BepiColombo Snaps Shots of Mercury in Its First Flyby

BepiColombo Snaps Shots of Mercury in Its First Flyby

The ESA/JAXA space probe BepiColombo made its first flyby of Mercury over the weekend and beamed back some excellent photos to mark the occasion. It’s a big milestone for the orbiter, which has been working its way toward Mercury since it launched nearly three years ago, on October 20, 2018.

While the probe has successfully performed a flyby, it won’t actually enter orbit until December 5, 2025 — assuming all goes well. The reason it’ll take BepiColombo so long to perform what ought to be a relatively quick jaunt is that despite being way down in the Sun’s gravity well, Mercury is actually really hard to hit. Successfully sending a probe into Mercury orbit requires that it match orbital velocity with Mercury — no easy task itself — without succumbing to the Sun’s gravitational influence and melting into slag in the photosphere. This flyby is the first of six. At the end, BepiColombo will be positioned to begin its actual science mission.

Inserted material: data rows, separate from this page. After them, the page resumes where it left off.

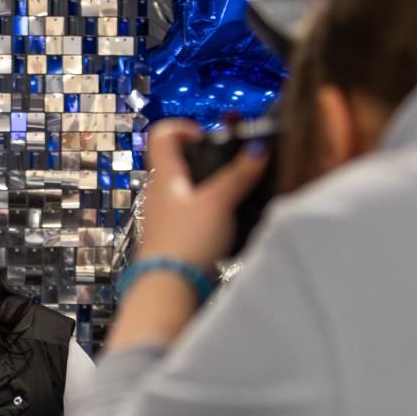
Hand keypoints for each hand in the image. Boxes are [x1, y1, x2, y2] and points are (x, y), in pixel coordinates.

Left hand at [136, 119, 271, 270]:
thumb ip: (238, 175)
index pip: (162, 133)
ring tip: (236, 197)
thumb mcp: (218, 202)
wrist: (168, 288)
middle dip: (208, 160)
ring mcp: (162, 216)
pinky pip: (190, 213)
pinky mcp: (172, 237)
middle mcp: (158, 191)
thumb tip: (258, 147)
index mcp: (164, 175)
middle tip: (233, 170)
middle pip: (178, 161)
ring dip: (210, 188)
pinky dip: (208, 211)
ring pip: (186, 189)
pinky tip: (227, 223)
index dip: (185, 127)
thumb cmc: (189, 239)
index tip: (211, 139)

The probe has a payload of better than a dozen science instruments, including accelerometers, laser altimeters, plasma sensors, a dust monitor, visual-spectrum cameras, and spectrometers for every other EM band from gamma to infrared. In orbit around Mercury, BepiColombo will have to contend with temperatures “in excess of 350 C,” so it has to keep its solar panels at a low angle of incidence. Likewise, the instruments are mostly mounted on the “nadir side” of the spacecraft, to minimize the chance of solar interference or damage.

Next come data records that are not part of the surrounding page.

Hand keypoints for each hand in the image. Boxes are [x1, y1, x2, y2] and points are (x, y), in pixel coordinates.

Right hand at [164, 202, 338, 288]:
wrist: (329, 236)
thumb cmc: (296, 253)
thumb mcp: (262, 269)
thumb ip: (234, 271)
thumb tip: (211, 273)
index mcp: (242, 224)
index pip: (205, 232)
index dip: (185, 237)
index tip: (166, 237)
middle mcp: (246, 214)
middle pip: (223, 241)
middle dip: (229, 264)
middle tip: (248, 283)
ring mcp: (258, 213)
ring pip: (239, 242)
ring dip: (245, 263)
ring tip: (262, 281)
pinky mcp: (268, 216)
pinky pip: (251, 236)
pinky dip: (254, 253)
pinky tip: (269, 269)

BepiColombo Snaps Shots of Mercury in Its First Flyby

The spacecraft consists of two components: the Mercury Planetary Orbiter (MPO, built by the ESA), and the Mercury Magnetospheric Orbiter (MMO, built by JAXA). BepiColombo was actually named after Giuseppe “Bepi” Colombo, who proposed the gravity-assist maneuver that was used in the Mariner 10 mission of 1974. It has wound its way through the inner solar system as it slowly tracks inward. In April of 2020, it took its last close-up of Earth; six months later, the probe was buzzing past Venus in order to use the planet as a gravitational slingshot that makes it nearly effortless to get from Venus to Mercury. The probe completed its first Mercury flyby on October 1, 2021: what would have been Colombo’s 101st birthday. Colombo, I dare say, would be thrilled.

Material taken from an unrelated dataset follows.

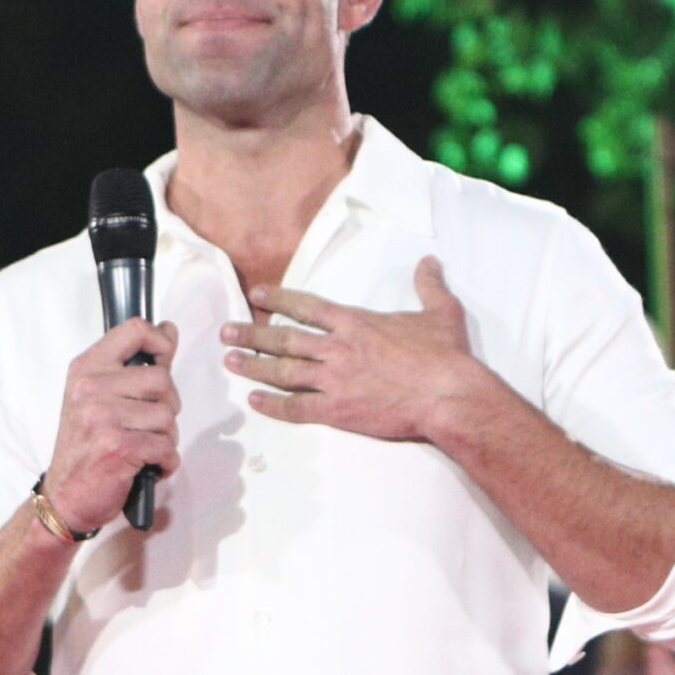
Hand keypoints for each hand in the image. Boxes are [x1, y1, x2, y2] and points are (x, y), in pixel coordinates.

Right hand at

BepiColombo is intended to research the evolution of Mercury and its associated magnetic field. There are still questions about how Mercury formed. Its core is much larger than would typically be expected for a terrestrial body of Mercury’s size. There are a few main theories for how the tiny planet wound up with such a huge core. In the collision model, a planetesimal hit Mercury early in its formation, stripping away much of the crust and mantle, leaving a much larger core relative to the remainder of the planet (Mercury’s core is about 55 percent of its volume, compared to 17 percent for Earth).

A second explanation is that the Sun may have vaporized much of Mercury’s outer crust, while a third suggests that the lighter particles that would have otherwise contributed to Mercury’s long-term composition were blown away by the solar wind during the process of planetary formation. BepiColombo’s mission is specifically intended to investigate these three hypotheses, building on work performed by Messenger back in 2015. The probe will hang out in a polar orbit around Mercury, also exploring evidence of water ice from polar craters that are permanently in shadow.